New figures from the Office for National Statistics (ONS) revealed energy consumption decreased from 12.2MWh in 2005 to 19.7MWh in 2011.
Within England and Wales, the East Midlands had the highest household energy usage every year between 2005 and 2011, with 16 out of the 20 local authorities located in the East Midlands.
Average household energy usage in the East Midlands was 27.5MWh in 2011 – considerably higher than the overall figure for England and Wales – whereas the South West had the lowest with 16.1MWh per household.
Rutland was the local authority that had the highest average usage in 2011 (26MWh per household) while the Isles of Scilly had the lowest at 11.4MWh per household. In London, Tower Hamlets and the City of London were the two authorities that consumed the lowest amount of energy.
The ONS suggests the drop in energy usage could be due to improved energy efficiency in homes such as loft and cavity wall insulation, introduction of energy rating scales for properties and household appliances and increased public awareness of energy usage and environmental issues.
Energy UK, the trade body for the energy industry welcomed the news and said: “This fall in consumption shows how effective it is to insulate your home. Britain’s homes are notoriously leaky and energy companies have been busy improving properties to make them warmer and easier to heat.”
Consumer body Which?, however, believes the Government needs to do more to help people cope with the rising cost of energy bills.
Executive Director Richard Lloyd said: “Energy efficiency measures may have played a part in the fall in energy usage but the fact is many consumers will have cut back in order to save money in the face of spiraling prices and squeezed incomes. Consistently four in ten have told us that they plan to cut back on future spending on their energy bills.
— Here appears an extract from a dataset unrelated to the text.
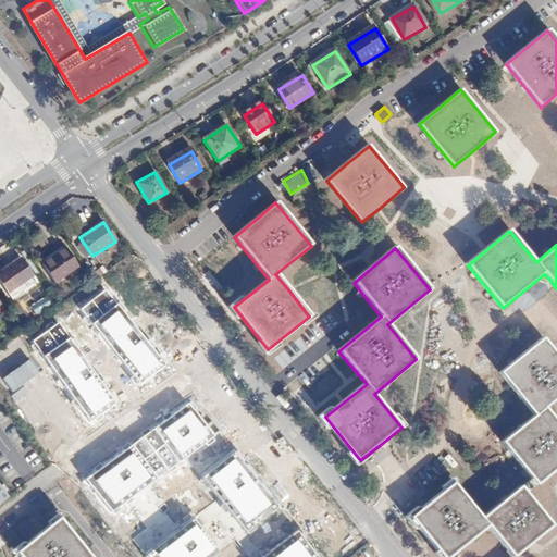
[(54,258),(41,265),(54,284),(78,267),(66,249),(54,258)]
“We want the Government to introduce simple energy pricing, a clear ring-fence between generation and supply businesses and for all energy policy costs to be scrutinised by the National Audit Office. That way consumers can see exactly what they’re paying for and be more confident that there is effective competition in the energy market.”
Figures from DECC last month showed energy imports in the UK were at “record levels” last year.